A winter storm earlier this month dropped 7.5 inches northeast of Iowa City, and Winter Storm Izzy hit Iowa City last weekend with another 5 inches. Frigid temperatures also have been common at the start of 2022.
With more snow likely this winter season, The Gazette spoke with Stan Laverman, the city’s senior housing inspector, about what residents need to do after a snowfall.
Q: What are some general reminders that people should keep in mind?
A: Laverman said the city began enforcing its snow ordinance Jan. 3.
“Iowa City's policy has always been that 24 hours after a snowfall of 1 inch or greater that the sidewalks are required to be cleared,” Laverman said. “Additionally, ice of any amount 24 hours after that event, that's required to be cleared.”
The city provides a limited amount of salt and sand mix for residents at no charge. The mix is available at the Streets Division parking lot, 3901 Napoleon Lane. Residents should bring their own bucket and shovel.
Cedar Rapids property owners also have 24 hours after a storm ends to clear their sidewalks of snow and ice.
Q: How many complaints has the city received so far?
A: Laverman said the city has received 408 complaints for snow removal as of Jan. 18.
He recommends property owners make sure the city has good contact information for them. If possible, Laverman suggested residents create an account on the city’s self service website, so “it's easier for us to make sure they have the earliest notification possible if there's a complaint on their property.”
Residents who want to report a property where the public sidewalk has not been cleared can do so online at icgov.org/ICgovXpress, on the free ICGovXpress mobile app or by calling (319) 356-5152.
Complaints need to be specific and have an address for staff to respond.
If a property is out of compliance, the city will hire a private contractor to shovel, and the property owner will be billed those costs plus a $100 administrative fee.
“It's based off of the hourly fee that we are charged plus an equipment charge,” Laverman said. “We charge that plus our $100 administrative fee, and the administrative fee covers our time to do the inspections and paperwork associated with a complaint.”
Q: If people are out of town, what kind of steps should they take if the city is anticipating snow?
A: “In Iowa City, there's a lot of people that walk to go to work, for exercise, and it's important that even though you might be out of town to realize that life doesn't end here in the city. You should be making arrangements to have that sidewalk cleared.”

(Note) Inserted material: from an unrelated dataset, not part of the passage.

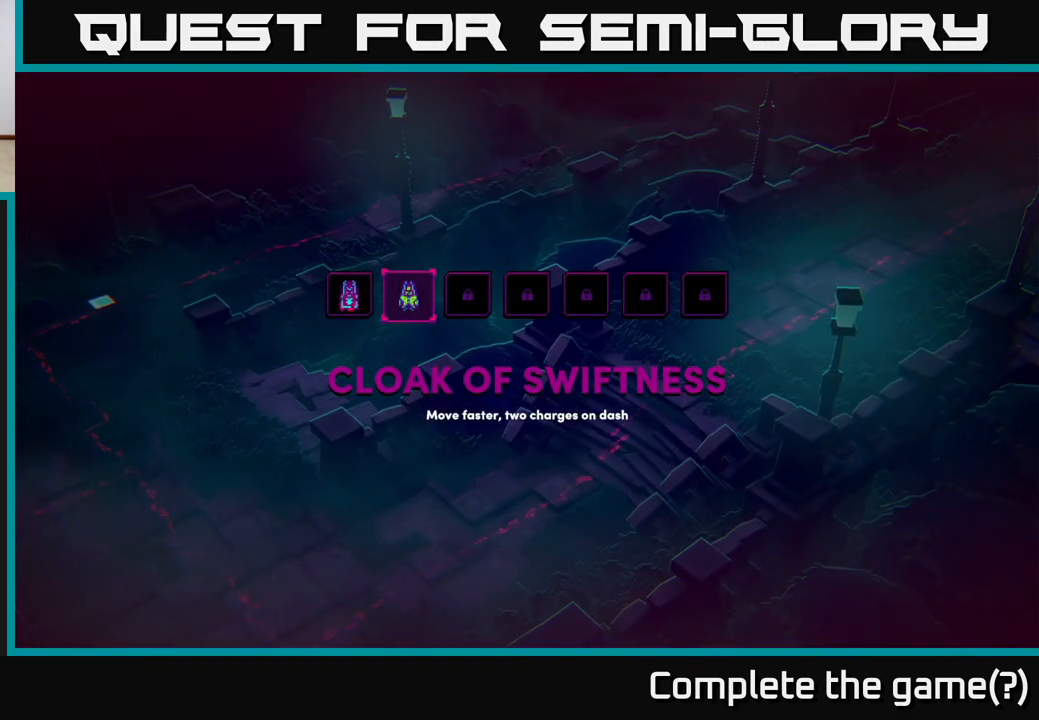
{"buttons": [], "left_stick": "center", "right_stick": "center", "events": [[300, "DPAD_LEFT", "down"], [433, "DPAD_LEFT", "up"]]}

Laverman said it’s important for residents to clear the full width of the sidewalk — not just a shovel’s width.
“If you have people out there who may have limited mobility who are using assistive devices, say a walker or even a wheelchair, that single path isn't going to allow them to get through that sidewalk,” Laverman said.
He added that it’s also a lot safer for people who are walking because there’s no surprise of there being a patch of ice, which could lead to an injury.
“We're a very pedestrian-friendly community, or try to be, and this is part of it,” Laverman said.
Q: Cedar Rapids has a volunteer program called Snow Buddies that helps residents remove snow and ice in the winter. Have there been discussions to bring a similar program to Iowa City?
A: Laverman said trial efforts to mirror the program are underway this winter in Iowa City. He mentioned that a University of Iowa fraternity has partnered with elderly and disabled residents to help with snow removal.
“On social media, there's also people that have been offering to help assist elderly or residents that are not physically able to shovel their sidewalks,” Laverman said.
Aging Services is expanding its snow removal program in Johnson County with additional openings in Iowa City, according to a news release from the city.